- [BRIEF 1]:
Please copy the records line for line, beginning at the first line of the records and stopping after the line that contains "An automatic detection". Leave the pictures out of your copy.

MBERs validation

From Global Energy Monitor

Marginal Build Emissions Rates (MBERs) validation

Climate TRACE recently released global MBER data that implements the default GHGP Guidelines build margin algorithm, at an hourly level. (Methodology here. For concision, these are referred to here as "GHGP MBERs".) The coalition also did some validation to verify that the model accurately predicts-real world emissions behavior. This page contains information about that validation.

Validation Methodology

The foundation of any MBER model lies in its ability to accurately forecast the types of power plants that will be constructed in the future in two different scenarios: one in which an intervention occurs, and one counterfactual scenario in which it does not occur. Thus, randomized controlled trials and natural experiments to examine counterfactuals can be useful when validating MBERs. However, a simpler place to start is to simply examine whether a MBER model, when given only data available prior to the forecast period, can successfully predict actual historical capacity construction of power plants that occurred. Note that depending on whether the intervention in question did or did not occur, this test can be thought of as validating either the intervention scenario, or the counterfactual scenario.

The historical capacity growth of power plants is a directly observable variable that can be obtained with few or no assumptions, allowing for a direct empirical test of one scenario of a MBER model. Here we have implemented this test.

For a cutoff date in the historical capacity data, consider the historical forecast of the capacities in a region derived or assumed by a MBER model. The GHGP MBER assumes that the power plants to be constructed after the cutoff date are similar to the newest power plants that generate 20% of the load at the cutoff date. The capacity changes based on this assumption can be derived using the following approach:

  1. Compute the percentage of each fuel type of the newest power plants that produce 20% of the generation at the cutoff date
  2. Sum the total capacity changes (MW) of power plants actually built after the cutoff date, excluding fuel types experiencing a net capacity decline (e.g., coal); this exclusion is necessary since the GHGP MBER focuses solely on new builds instead of retirements
  3. Multiply the values from steps 1 and 2 to derive the capacity growth assumed by the GHGP MBER model

Due to relatively low availability of other models prior to 2021 against which these MBERs could be compared, the cutoff date is chosen to be 2021. This means that the GHGP MBER is computed assuming only information available in the year 2021. The resulting capacity changes are then compared against the actual capacity growth of coal, gas, oil, solar, wind, and nuclear power plants in ten US balancing authorities (BPAT, CISO, ERCO, FPL, ISNE, MISO, NYIS, PJM, SOCO, and SWPP) between the years 2022-2024.

Two versions of the GHGP MBER model are analyzed, the annual model and the hourly model. To obtain annual numbers from the hourly model, it is aggregated in two ways. The first is by a straight average of the hourly numbers; this corresponds to the annualized MBER for a load intervention with a flat profile (e.g., a data center). The second is by a generation average of the hourly numbers, corresponding to an annualized MBER for a load intervention with a profile that is similar to the current generation.

- [ENTRIES SUPPLIED]:
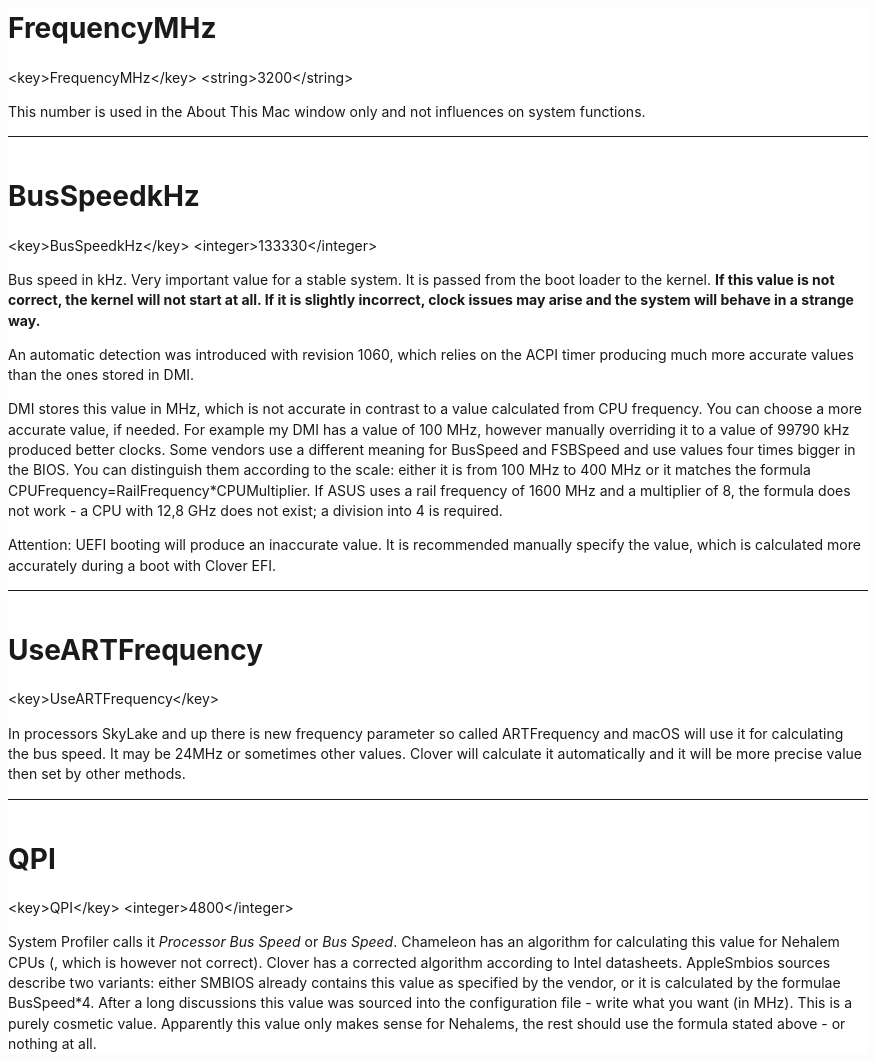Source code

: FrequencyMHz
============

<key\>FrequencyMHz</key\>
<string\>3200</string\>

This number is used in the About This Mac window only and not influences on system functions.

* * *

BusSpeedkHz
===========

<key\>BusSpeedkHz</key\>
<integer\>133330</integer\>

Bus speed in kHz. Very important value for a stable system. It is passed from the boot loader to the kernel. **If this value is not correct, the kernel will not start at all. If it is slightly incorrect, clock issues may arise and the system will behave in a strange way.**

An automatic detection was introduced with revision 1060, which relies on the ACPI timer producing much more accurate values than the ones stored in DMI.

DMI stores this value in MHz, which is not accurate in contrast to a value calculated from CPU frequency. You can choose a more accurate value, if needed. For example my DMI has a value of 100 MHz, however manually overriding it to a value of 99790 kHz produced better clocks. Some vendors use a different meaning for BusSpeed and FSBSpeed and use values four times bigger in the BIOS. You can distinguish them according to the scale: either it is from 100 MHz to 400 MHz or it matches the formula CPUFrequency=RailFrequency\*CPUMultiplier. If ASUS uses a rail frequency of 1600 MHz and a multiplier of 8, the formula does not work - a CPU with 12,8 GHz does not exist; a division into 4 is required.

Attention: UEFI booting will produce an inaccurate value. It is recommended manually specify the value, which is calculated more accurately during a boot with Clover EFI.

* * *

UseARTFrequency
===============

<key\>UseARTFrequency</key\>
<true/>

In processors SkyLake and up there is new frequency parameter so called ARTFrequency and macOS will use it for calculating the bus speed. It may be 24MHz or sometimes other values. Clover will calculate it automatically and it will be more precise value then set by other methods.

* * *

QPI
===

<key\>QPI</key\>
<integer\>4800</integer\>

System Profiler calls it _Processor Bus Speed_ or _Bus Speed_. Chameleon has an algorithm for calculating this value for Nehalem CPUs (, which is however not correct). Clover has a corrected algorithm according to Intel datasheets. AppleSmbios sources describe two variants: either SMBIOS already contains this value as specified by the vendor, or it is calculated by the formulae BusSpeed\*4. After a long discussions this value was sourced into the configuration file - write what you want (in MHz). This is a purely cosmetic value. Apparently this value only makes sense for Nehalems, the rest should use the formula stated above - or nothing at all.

- [BRIEF 2]:
Decide whether each statement agrees with the MBER validation text, answering yes or no and quoting the deciding words: (a) The cutoff date is set at 2021. (b) The comparison covers twelve US balancing authorities. (c) The GHGP MBER looks at retirements rather than new builds.

- [EXERCISE SOLUTION 1]:
Source code

: FrequencyMHz
============

<key\>FrequencyMHz</key\>
<string\>3200</string\>

This number is used in the About This Mac window only and not influences on system functions.

* * *

BusSpeedkHz
===========

<key\>BusSpeedkHz</key\>
<integer\>133330</integer\>

Bus speed in kHz. Very important value for a stable system. It is passed from the boot loader to the kernel. **If this value is not correct, the kernel will not start at all. If it is slightly incorrect, clock issues may arise and the system will behave in a strange way.**

An automatic detection was introduced with revision 1060, which relies on the ACPI timer producing much more accurate values than the ones stored in DMI.

- [EXERCISE SOLUTION 2]:
(a) Yes: "the cutoff date is chosen to be 2021."
(b) No: "ten US balancing authorities"
(c) No: "the GHGP MBER focuses solely on new builds instead of retirements"